Possibly my favourite Dvorak symphony (at the moment - the 7th and 8th are wonderful too} and lots of class recordings too, from Rowicki's powerhouse recording right up to Anguelov"s superbly realised performance. Class symphony.


----------



## Animal the Drummer (Nov 14, 2015)

I voted Good. I like it but have never quite fallen for it in the same way as my colleague above.


----------



## jim prideaux (May 30, 2013)

Merl said:


> Possibly my favourite Dvorak symphony and lots of class recordings too, from Rowicki's powerhouse recording right up to Anguelov"s superbly realised performance. Class symphony.


Bang on Merl.

But can I add......Jansons in Oslo, last movement, wonderful.

(and I voted.....excellent)


----------



## Merl (Jul 28, 2016)

jim prideaux said:


> Bang on Merl.
> 
> But can I add......Jansons in Oslo, last movement, wonderful.
> 
> (and I voted.....excellent)


Yep that's a total banger too but you know I love that one, as well, Jim.


----------



## Chopinist (3 mo ago)

I know its very famous, but New World Symphony is just so good and bats every Dvorak symphony


----------



## Brahmsian Colors (Sep 16, 2016)

My favorite Dvorak Fifth interpretation: Rowicki/London Symphony


----------



## Rogerx (Apr 27, 2018)

Very good and always safe in the hands of Kertez.


----------



## Neo Romanza (May 7, 2013)

I voted "very good". It pales in comparison with the 4th, though. Of course, the 7th, 8th and 9th symphonies form a trilogy of masterpieces.


----------



## haziz (Sep 15, 2017)

Excellent! A masterpiece! Every bit as great as his better known Symphonies Nos. 6 - 9. I consider it (together with Nos. 6 & 3) to be Dvořák's 'Pastoral' symphony, and is absolutely delightful.

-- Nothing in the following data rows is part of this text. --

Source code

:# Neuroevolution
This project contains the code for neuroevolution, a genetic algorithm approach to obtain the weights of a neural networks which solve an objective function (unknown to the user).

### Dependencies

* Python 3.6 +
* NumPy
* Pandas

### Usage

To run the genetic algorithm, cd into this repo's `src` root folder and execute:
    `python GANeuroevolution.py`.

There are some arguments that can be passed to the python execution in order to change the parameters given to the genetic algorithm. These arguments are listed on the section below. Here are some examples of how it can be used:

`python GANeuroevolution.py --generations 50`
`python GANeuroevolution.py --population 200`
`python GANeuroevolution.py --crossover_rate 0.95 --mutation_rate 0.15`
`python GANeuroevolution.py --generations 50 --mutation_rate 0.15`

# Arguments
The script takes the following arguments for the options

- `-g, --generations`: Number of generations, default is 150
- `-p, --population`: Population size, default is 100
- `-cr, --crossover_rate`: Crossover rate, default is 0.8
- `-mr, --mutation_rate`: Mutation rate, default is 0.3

Great recordings by Rowicki, Anguelov and Kertész.


----------



## jim prideaux (May 30, 2013)

Chopinist said:


> I know its very famous, but New World Symphony is just so good and bats every Dvorak symphony


The previous post by Haziz reflects my thoughts exactly. i have frequently posted on here ( *not *in search of a row or debate)regarding the merits of Dvorak symphonies other than the 9th. Ultimately it is the listener who misses out on some great music .I believe personally that Dvorak's real abilities become apparent with the slow central movement of the 3rd. While the 4th remains ( admittedly for me personally) relatively ( and only relatively) 'weak' Dvorak then went on a 'roll' all the way through to the 9th. I do think he can be underestimated....apparently his music has a sunny disposition ( problem?) full of melody ( problem?) and he is often portrayed as some kind of lesser Brahms'.

I sometimes wonder whether Dvorak is essentially almost patronised because of the accessibility and sheer beauty of his music.

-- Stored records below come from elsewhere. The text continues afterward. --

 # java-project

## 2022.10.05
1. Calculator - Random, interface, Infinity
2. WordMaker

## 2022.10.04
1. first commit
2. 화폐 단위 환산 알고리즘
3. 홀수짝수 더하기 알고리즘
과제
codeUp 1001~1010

As well as returning to Harnoncourt's Brahms cycle this weekend as a result of posts elsewhere I will be taking the time to return to Dvorak's 3rd, 5th and 7th.


----------



## Xisten267 (Sep 2, 2018)

I marked "excellent". I greatly enjoy this symphony, all it's movements, but particularly the first, although I'm even more enthusiastic of Dvorák's last three symphonies. I rate it as an 8.0 out of 10 in terms of how much I like it.


----------



## Joachim Raff (Jan 31, 2020)

Rogerx said:


> Very good and always safe in the hands of Kertez.


I agree with your choice and the DECCA recording still holds up very well after all these years.


----------



## Mandryka (Feb 22, 2013)

Great for the car! Lovely pastoral music.


----------